A Year of the Chosen Grandma

As you know if you follow me on Facebook, Tuesday  marked the Chosen Grandma story’s first birthday. One year ago – after weeks of planning and impatience – the Last Man Standing (Round III) started on Young Writers Society, and I began writing about Edna & Co.

It’s been an educational experience. Coming from the write-or-die world of National Novel Writing Month, I found the first few weeks of LMS maddening. I’d tear through the chapter on Monday, skid to a halt when I reached my self-imposed maximum of 1500 words, and feel a sense of loss. What was I supposed to do with myself for the rest of the week? Sure, there were other things to work on, but I wanted to work on this.

After a year, I’ve gotten used to it. Limiting myself to 1500 words a week has its advantages. For one thing, it’s an incredibly achievable goal, even working two jobs. 1500 words? I can pound that out during my lunch and breaks, no problem.

Okay, no problem if it’s a chapter I’m really excited about. If the scene’s a struggle, I can still have it done early in the week by pushing through just a few hundred words a day. That leaves me the rest of the week to brainstorm and plan if I don’t quite know where the story needs to go next.

Which is often the case at this point in the story, since my answer to the question “how do you outline” is “I don’t.”

Real talk: if I outlined before a first draft, I’d never get any actual writing done.

On that note, I’ve learned a lot about my writing process. (I still feel pretentious saying “my writing process.”) I can’t use anything resembling an outline before beginning a first draft. Spare me your snowflake method, your mind map – the most unstructured method you can think of is too structured for me at this point. It requires me to figure out too much about the plot and characters ahead of time.

Admittedly, that’s helpful, but I don’t enjoy it. I’d rather figure it out through writing the story.

(“Discovery writing” is another thing I feel pretentious saying, but it’s accurate.)

Instead of outlining, I write a summary of the story as I go. I try to write the summary a little further than I’ve written the story so I know where I’m going next. If I get stuck, I write a big long letter to myself until I figure it out. Like talking to myself out loud, but on paper.

(Also, I do talk to myself out loud.)

For the first time, I’m noveling with an audience. Previously, I’ve only shared chapters from completed drafts. But Edna & Co. go out into YWS every week to show the event creator and fellow participants that I did in fact do the week’s writing and am in fact still in the competition.
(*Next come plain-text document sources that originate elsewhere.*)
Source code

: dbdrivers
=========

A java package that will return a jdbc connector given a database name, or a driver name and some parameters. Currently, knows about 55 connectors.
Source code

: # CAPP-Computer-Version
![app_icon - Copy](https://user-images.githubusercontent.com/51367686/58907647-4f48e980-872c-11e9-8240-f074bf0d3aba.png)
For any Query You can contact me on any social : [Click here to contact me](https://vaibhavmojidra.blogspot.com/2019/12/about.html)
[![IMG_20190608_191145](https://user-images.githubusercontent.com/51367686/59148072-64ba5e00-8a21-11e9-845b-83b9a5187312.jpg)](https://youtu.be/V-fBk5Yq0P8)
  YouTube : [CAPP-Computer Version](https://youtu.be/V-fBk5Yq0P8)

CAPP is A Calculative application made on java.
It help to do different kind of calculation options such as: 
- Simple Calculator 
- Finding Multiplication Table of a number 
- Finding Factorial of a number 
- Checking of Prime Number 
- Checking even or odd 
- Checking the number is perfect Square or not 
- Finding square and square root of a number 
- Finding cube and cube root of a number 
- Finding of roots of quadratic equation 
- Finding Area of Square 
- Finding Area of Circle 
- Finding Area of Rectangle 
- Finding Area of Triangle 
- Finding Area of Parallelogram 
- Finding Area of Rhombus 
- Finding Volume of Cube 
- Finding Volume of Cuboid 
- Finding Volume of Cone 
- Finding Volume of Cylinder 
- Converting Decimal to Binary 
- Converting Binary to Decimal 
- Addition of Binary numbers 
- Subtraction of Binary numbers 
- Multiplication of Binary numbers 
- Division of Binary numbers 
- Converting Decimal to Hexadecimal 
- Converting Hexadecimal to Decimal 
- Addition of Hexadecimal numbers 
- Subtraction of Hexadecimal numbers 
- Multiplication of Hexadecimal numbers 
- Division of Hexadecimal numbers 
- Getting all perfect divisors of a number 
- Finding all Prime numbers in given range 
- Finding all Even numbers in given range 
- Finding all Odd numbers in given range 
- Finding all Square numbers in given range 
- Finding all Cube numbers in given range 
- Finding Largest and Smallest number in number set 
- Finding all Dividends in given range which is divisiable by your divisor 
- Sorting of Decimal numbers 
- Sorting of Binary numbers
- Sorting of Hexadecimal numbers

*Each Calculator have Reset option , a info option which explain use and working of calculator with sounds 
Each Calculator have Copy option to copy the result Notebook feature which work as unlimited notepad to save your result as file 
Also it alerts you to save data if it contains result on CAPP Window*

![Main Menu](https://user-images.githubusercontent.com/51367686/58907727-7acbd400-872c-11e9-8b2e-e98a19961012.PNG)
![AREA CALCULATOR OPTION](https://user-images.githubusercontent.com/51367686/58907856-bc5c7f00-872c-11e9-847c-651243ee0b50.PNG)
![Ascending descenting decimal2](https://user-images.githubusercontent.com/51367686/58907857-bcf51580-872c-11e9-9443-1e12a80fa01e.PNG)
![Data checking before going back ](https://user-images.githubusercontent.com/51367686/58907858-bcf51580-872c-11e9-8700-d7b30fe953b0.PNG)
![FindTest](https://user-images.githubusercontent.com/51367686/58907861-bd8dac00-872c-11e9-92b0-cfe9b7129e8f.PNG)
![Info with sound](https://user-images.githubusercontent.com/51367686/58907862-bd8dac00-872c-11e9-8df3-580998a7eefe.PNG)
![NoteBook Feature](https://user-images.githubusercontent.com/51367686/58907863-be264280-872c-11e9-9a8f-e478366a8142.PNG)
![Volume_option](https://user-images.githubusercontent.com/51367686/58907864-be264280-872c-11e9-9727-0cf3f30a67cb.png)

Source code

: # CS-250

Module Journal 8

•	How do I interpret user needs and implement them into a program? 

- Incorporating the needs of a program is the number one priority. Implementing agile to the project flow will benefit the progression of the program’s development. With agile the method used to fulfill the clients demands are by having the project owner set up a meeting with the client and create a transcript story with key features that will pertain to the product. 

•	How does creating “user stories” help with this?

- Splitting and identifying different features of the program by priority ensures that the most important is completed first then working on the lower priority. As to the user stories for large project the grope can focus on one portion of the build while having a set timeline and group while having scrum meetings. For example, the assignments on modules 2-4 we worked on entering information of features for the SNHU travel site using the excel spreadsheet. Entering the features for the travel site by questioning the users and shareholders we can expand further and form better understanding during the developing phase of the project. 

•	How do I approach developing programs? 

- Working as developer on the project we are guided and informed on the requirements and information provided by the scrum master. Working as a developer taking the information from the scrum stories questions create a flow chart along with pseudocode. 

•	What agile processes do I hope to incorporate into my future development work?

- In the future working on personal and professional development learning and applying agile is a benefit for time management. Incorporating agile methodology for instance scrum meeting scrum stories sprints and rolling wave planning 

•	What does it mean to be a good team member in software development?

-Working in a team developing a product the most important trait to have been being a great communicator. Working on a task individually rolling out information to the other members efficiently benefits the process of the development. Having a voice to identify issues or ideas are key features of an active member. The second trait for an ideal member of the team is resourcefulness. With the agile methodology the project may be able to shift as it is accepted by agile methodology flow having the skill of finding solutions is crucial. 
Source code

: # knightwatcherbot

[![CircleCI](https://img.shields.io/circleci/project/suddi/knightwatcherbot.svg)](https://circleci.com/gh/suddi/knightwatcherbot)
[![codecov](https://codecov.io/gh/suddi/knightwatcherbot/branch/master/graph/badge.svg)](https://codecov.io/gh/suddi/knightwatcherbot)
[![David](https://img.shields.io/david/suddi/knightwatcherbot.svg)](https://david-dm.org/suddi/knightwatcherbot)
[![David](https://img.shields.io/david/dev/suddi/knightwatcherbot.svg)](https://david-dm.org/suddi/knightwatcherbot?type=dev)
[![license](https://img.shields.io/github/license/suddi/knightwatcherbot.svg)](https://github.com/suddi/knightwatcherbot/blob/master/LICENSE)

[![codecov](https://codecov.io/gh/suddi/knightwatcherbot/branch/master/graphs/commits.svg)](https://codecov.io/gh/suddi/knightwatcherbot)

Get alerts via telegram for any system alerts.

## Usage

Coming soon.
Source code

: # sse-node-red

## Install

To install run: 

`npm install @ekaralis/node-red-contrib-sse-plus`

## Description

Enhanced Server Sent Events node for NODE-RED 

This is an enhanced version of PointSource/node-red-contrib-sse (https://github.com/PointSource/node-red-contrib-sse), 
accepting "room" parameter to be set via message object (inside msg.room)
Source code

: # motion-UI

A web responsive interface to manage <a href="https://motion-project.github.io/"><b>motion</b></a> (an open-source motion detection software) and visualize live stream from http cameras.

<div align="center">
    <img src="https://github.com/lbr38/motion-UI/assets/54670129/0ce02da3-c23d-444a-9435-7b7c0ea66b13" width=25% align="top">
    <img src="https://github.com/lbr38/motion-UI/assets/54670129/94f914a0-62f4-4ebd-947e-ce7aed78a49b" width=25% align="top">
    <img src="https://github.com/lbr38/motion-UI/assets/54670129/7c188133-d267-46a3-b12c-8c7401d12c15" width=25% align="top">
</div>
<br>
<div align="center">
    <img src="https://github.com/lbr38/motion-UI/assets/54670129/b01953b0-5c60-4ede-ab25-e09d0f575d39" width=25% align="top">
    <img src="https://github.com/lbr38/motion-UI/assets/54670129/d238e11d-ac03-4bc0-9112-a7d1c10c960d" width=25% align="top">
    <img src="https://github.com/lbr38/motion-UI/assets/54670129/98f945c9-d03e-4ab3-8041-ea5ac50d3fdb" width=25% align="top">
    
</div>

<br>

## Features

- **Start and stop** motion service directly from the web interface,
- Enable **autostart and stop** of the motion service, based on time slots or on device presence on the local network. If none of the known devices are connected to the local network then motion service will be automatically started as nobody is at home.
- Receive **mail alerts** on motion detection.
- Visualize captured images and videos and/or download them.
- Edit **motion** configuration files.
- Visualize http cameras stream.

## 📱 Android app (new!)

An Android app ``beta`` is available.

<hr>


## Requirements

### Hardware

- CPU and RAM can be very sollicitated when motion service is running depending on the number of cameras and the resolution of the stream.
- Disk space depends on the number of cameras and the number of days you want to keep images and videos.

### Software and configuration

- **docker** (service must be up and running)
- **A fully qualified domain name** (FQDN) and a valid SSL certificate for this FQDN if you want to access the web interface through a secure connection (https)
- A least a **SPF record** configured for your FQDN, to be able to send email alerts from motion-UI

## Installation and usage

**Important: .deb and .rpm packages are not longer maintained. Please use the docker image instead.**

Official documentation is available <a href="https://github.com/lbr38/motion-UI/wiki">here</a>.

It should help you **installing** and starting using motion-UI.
I get feedback from other writers not long after posting. (More on that in this post.) It’s new and a bit scary, but it keeps me going when I have a difficult week and don’t feel like writing.

Plus it sometimes helps me take the story in a better direction than I would have taken it alone.

I’ve learned a lot this year. I’m enjoying the story more than any I’ve ever written, and I feel better about it – yes, it’s a first draft and it’s going to need mass revisions before I go querying, but the plot is a lot more straightforward than usual, stronger, and it makes more sense.